10. Aggressive non-Hodgkin lymphoma as follows, provided there is stable disease or
better to last therapy:

- NK or NK-T cell lymphoma, hepatosplenic T-cell lymphoma, or subcutaneous
panniculitic T-cell lymphoma, blastic/ blastoid variant of mantle cell
lymphoma

- Hodgkin or aggressive non Hodgkin lymphoma that has failed at least one
multiagent regimen, and the patient is either ineligible for autologous
BMT or autologous BMT is not recommended.

- Eligible subtypes of aggressive non-Hodgkin lymphoma include:

- mantle cell lymphoma

- follicular grade 3 lymphoma

- diffuse large B-cell lymphoma or its subtypes, excluding primary CNS
lymphoma

- primary mediastinal large B-cell lymphoma

- large B-cell lymphoma, unspecified

- anaplastic large cell lymphoma, excluding skin-only disease

- Burkitt's lymphoma or atypical Burkitt's lymphoma (high-grade B-cell
lymphoma, unclassifiable, with features intermediate between diffuse
large B-cell lymphoma and Burkitt's), in complete remission

5. Patients with CLL, SLL, or prolymphocytic leukemia must have < 20% bone marrow
involvement by malignancy (to lower risk of graft rejection).

6. One of the following, in order to lower risk of graft rejection:

- Cytotoxic chemotherapy, an adequate course of 5-azacitidine or decitabine, or
alemtuzumab within 3 months prior to start of conditioning; or

- Previous BMT within 6 months prior to start of conditioning.

NOTE: Patients who have received treatment outside of these windows may be eligible
if it is deemed sufficient to reduce graft rejection risk; this will be decided on a
case-by-case basis by the PI or co-PI.

7. Any previous BMT must have occurred at least 3 months prior to start of
conditioning.

8. Adequate end-organ function as measured by:

1. Left ventricular ejection fraction greater than or equal to 35%, or shortening
fraction > 25%, unless cleared by a cardiologist

2. Bilirubin ≤ 3.0 mg/dL (unless due to Gilbert's syndrome or hemolysis), and ALT
and AST < 5 x ULN

3. FEV1 and FVC > 40% of predicted; or in pediatric patients, if unable to perform
pulmonary function tests due to young age, oxygen saturation >92% on room air

9. ECOG performance status < 2 or Karnofsky or Lansky score > 60

Patient Exclusion Criteria:

- Not pregnant or breast-feeding.

- No uncontrolled bacterial, viral, or fungal infection.
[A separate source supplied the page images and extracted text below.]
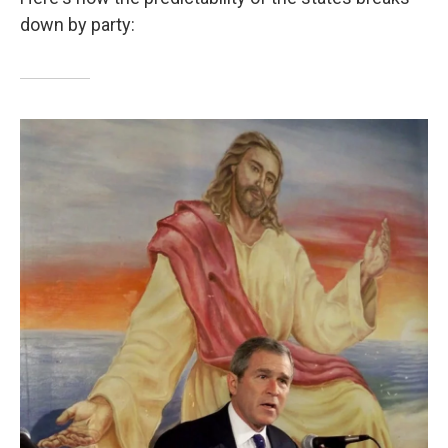
down by party: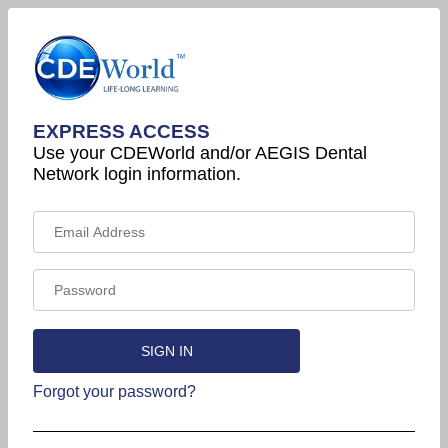
EXPRESS ACCESS
Use your CDEWorld and/or AEGIS Dental
Network login information.
Forgot your password?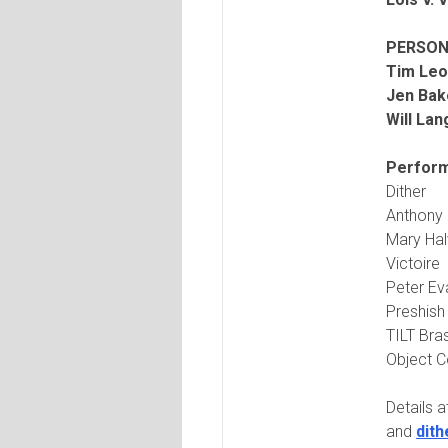
PERSON
Tim Leo
Jen Bak
Will La
Perform
Dither
Anthony 
Mary Ha
Victoire
Peter Ev
Preshis
TILT Bra
Object C
Details 
and
dit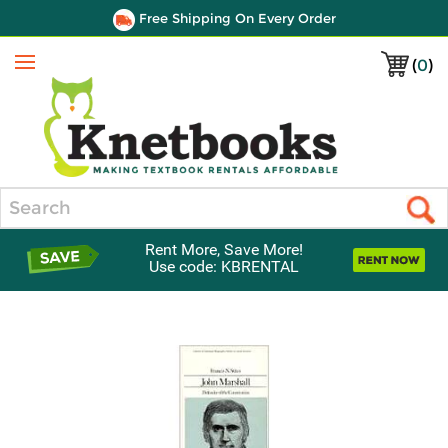
Free Shipping On Every Order
(
0
)
Menu
Search
Rent More, Save More!
Use code: KBRENTAL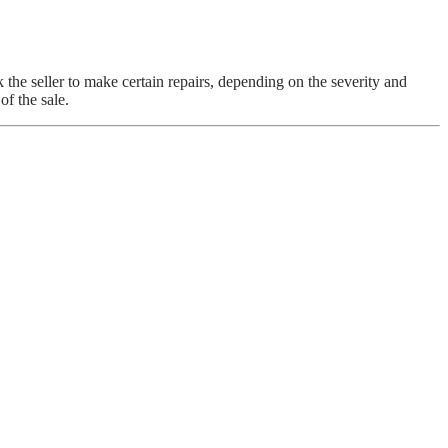
 the seller to make certain repairs, depending on the severity and
of the sale.
S AND A BETTER NIGHT’S SLEEP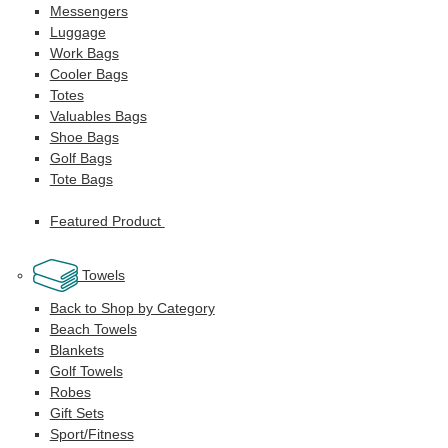
Messengers
Luggage
Work Bags
Cooler Bags
Totes
Valuables Bags
Shoe Bags
Golf Bags
Tote Bags
Featured Product
Towels
Back to Shop by Category
Beach Towels
Blankets
Golf Towels
Robes
Gift Sets
Sport/Fitness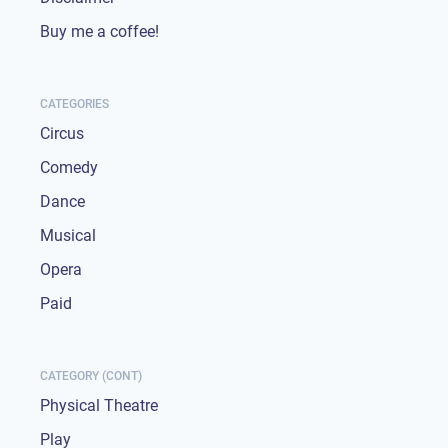
Buy me a coffee!
CATEGORIES
Circus
Comedy
Dance
Musical
Opera
Paid
CATEGORY (CONT)
Physical Theatre
Play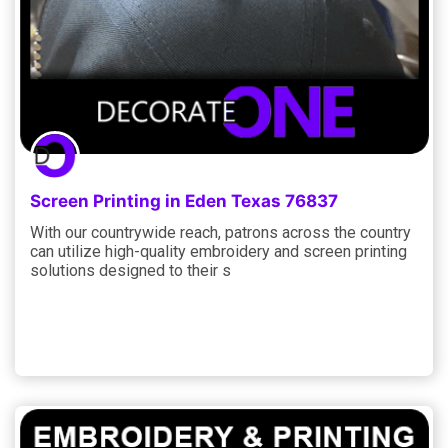
Screen Printing in Eden Texas 76837
With our countrywide reach, patrons across the country
can utilize high-quality embroidery and screen printing
solutions designed to their s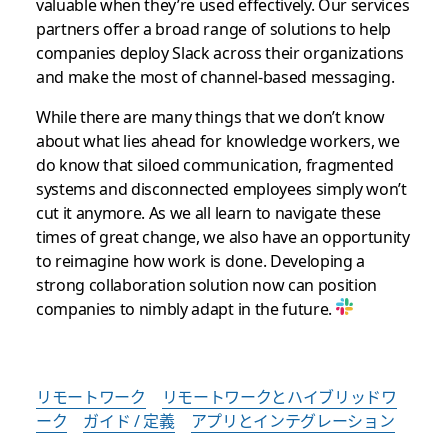
valuable when they’re used effectively. Our services
partners offer a broad range of solutions to help
companies deploy Slack across their organizations
and make the most of channel-based messaging.
While there are many things that we don’t know
about what lies ahead for knowledge workers, we
do know that siloed communication, fragmented
systems and disconnected employees simply won’t
cut it anymore. As we all learn to navigate these
times of great change, we also have an opportunity
to reimagine how work is done. Developing a
strong collaboration solution now can position
companies to nimbly adapt in the future.
リモートワーク
リモートワークとハイブリッドワ
ーク
ガイド / 定義
アプリとインテグレーション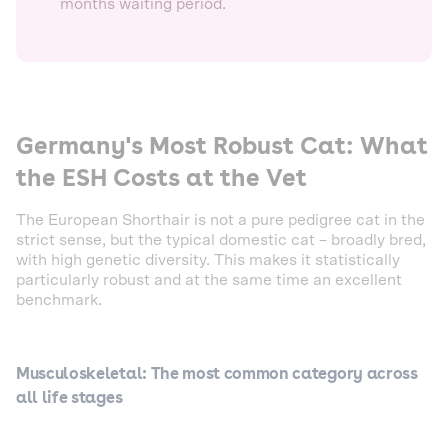
months waiting period.
Germany's Most Robust Cat: What
the ESH Costs at the Vet
The European Shorthair is not a pure pedigree cat in the
strict sense, but the typical domestic cat – broadly bred,
with high genetic diversity. This makes it statistically
particularly robust and at the same time an excellent
benchmark.
Musculoskeletal: The most common category across
all life stages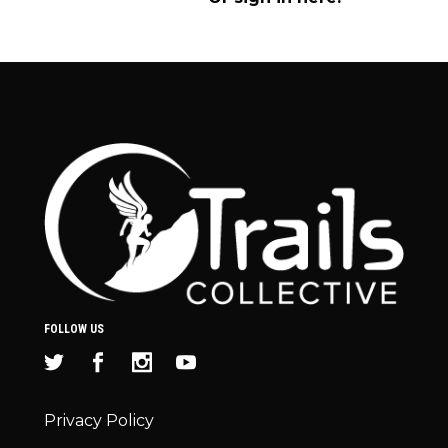
FOLLOW US
Privacy Policy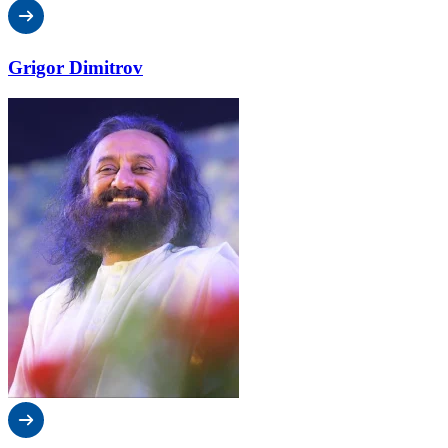
Grigor Dimitrov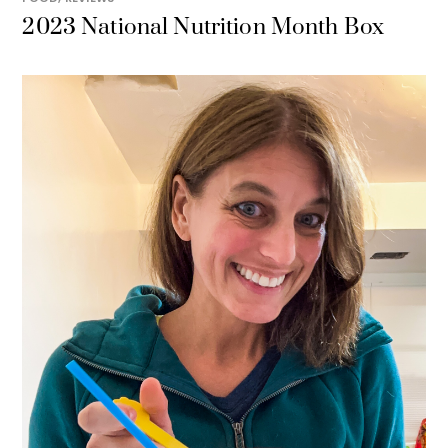
2023 National Nutrition Month Box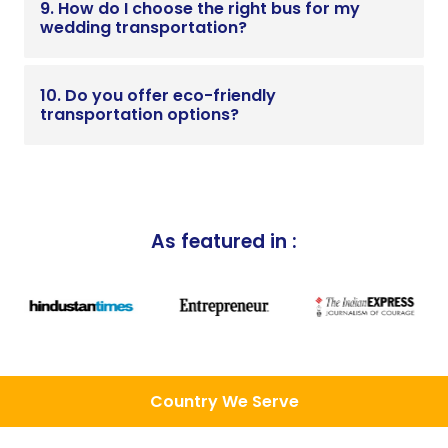
9. How do I choose the right bus for my
wedding transportation?
10. Do you offer eco-friendly
transportation options?
As featured in :
Country We Serve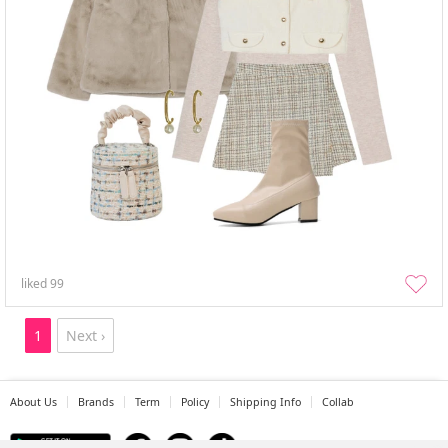
liked
99
1
Next ›
About Us
Brands
Term
Policy
Shipping Info
Collab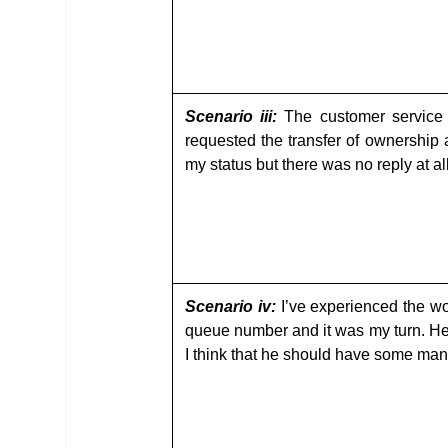
Scenario iii:
The customer service 
requested the transfer of ownership
my status but there was no reply at al
Scenario iv:
I’ve experienced the wor
queue number and it was my turn. He w
I think that he should have some man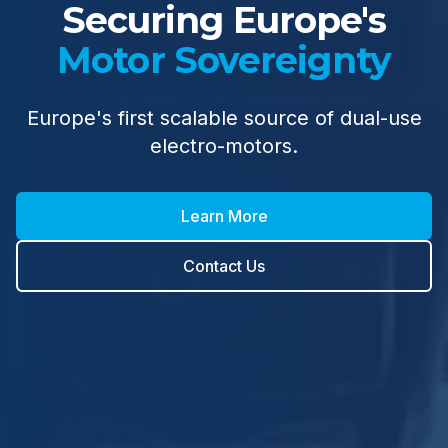
Securing Europe's
Motor Sovereignty
Europe's first scalable source of dual-use
electro-motors.
Learn More
Contact Us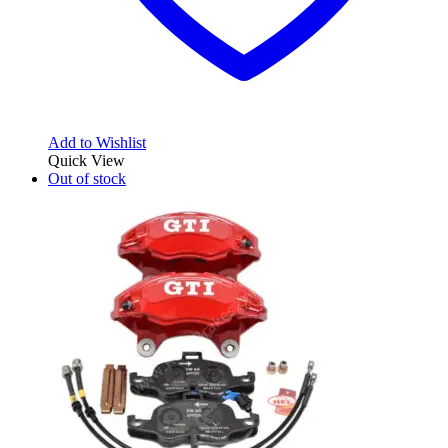
Add to Wishlist
Quick View
Out of stock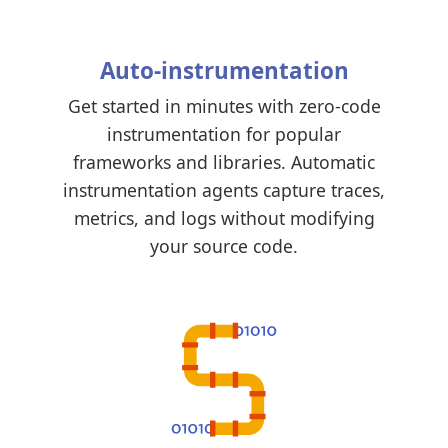
Auto-instrumentation
Get started in minutes with zero-code
instrumentation for popular
frameworks and libraries. Automatic
instrumentation agents capture traces,
metrics, and logs without modifying
your source code.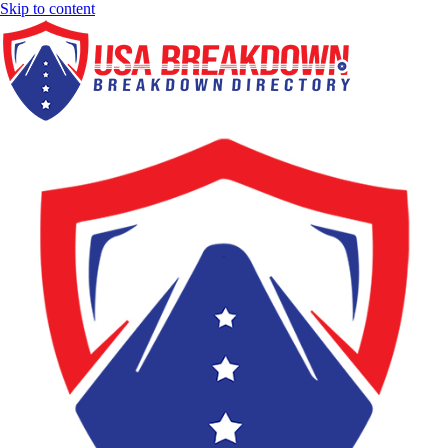
Skip to content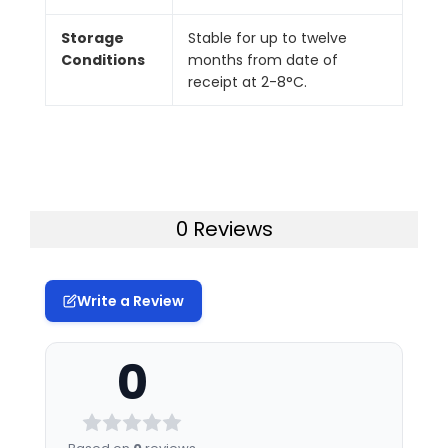
Storage
Stable for up to twelve
Conditions
months from date of
receipt at 2-8°C.
0 Reviews
Write a Review
0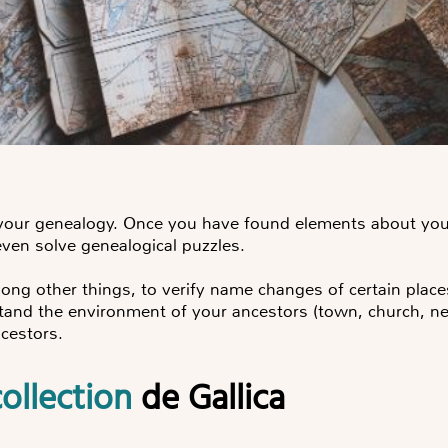
 your genealogy. Once you have found elements about your
even solve genealogical puzzles.
ong other things, to verify name changes of certain place
stand the environment of your ancestors (town, church, ne
cestors.
ollection
de Gallica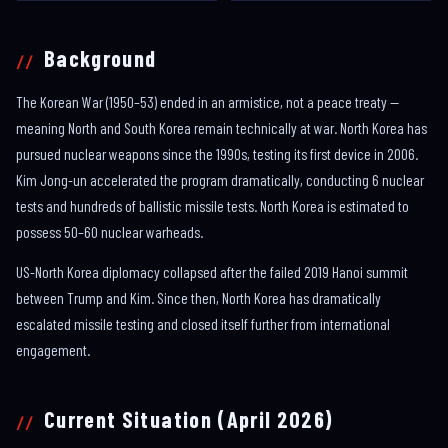
Background
The Korean War (1950–53) ended in an armistice, not a peace treaty —
meaning North and South Korea remain technically at war. North Korea has
pursued nuclear weapons since the 1990s, testing its first device in 2006.
Kim Jong-un accelerated the program dramatically, conducting 6 nuclear
tests and hundreds of ballistic missile tests. North Korea is estimated to
possess 50–60 nuclear warheads.
US-North Korea diplomacy collapsed after the failed 2019 Hanoi summit
between Trump and Kim. Since then, North Korea has dramatically
escalated missile testing and closed itself further from international
engagement.
Current Situation (April 2026)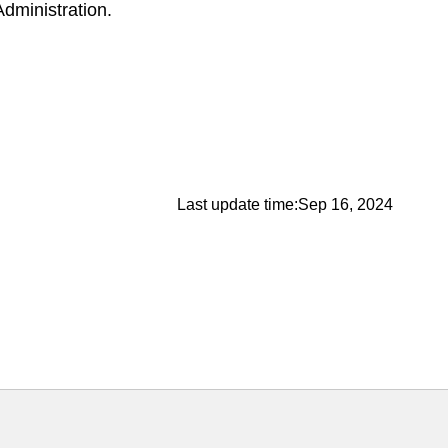
Administration.
Last update time:
Sep 16, 2024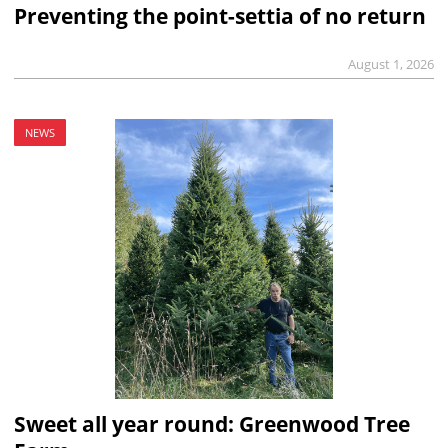
Preventing the point-settia of no return
August 1, 2026
NEWS
Sweet all year round: Greenwood Tree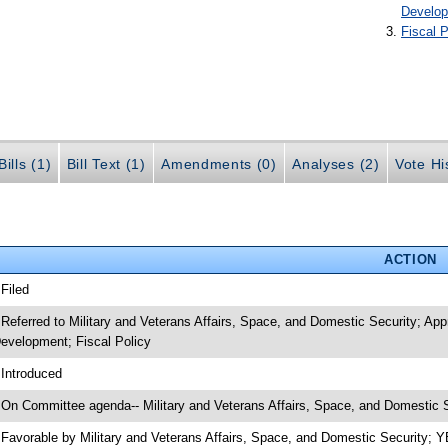
Develo
Fiscal P
ills (1)
Bill Text (1)
Amendments (0)
Analyses (2)
Vote Hi
ACTION
 Filed
 Referred to Military and Veterans Affairs, Space, and Domestic Security; A
evelopment; Fiscal Policy
 Introduced
 On Committee agenda-- Military and Veterans Affairs, Space, and Domestic S
 Favorable by Military and Veterans Affairs, Space, and Domestic Security;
- Note: HIV-infected patients are potentially eligible. Eligibility of
HIV-infected patients will be determined on a case-by-case basis.

- No previous allogeneic BMT (syngeneic BMT permissible).

- Active extramedullary leukemia or known active CNS involvement by malignancy. Such
disease treated into remission is permitted.

Donor Inclusion Criteria:

1. Potential donors consist of:

- Unrelated donors

- Second-degree relatives

- First cousins

2. The donor and recipient must be identical at at least 5 HLA alleles based on high
resolution typing of HLA-A, -B, -Cw, -DRB1, and -DQB1, with at least one allele
matched for a HLA class I gene (HLA-A, -B, or -Cw) and at least one allele matched
for a class II gene (HLA-DRB1 or -DQB1).

3. Meets institutional selection criteria and medically fit to donate. 4 . Lack of
recipient anti-donor HLA antibody. Note: In some instances, low level, non-cytotoxic
HLA specific antibodies may be permissible if they are found to be at a level well
below that detectable by flow cytometry. This will be decided on a case-by-case
basis by the PI and one of the immunogenetics directors. Pheresis to reduce anti-HLA
antibodies is permissible; however eligibility to proceed with the transplant
regimen would be contingent upon the result.

Donor Exclusion Criteria:

- Donor must not be HLA identical to the recipient.

- Has not donated blood products to recipient.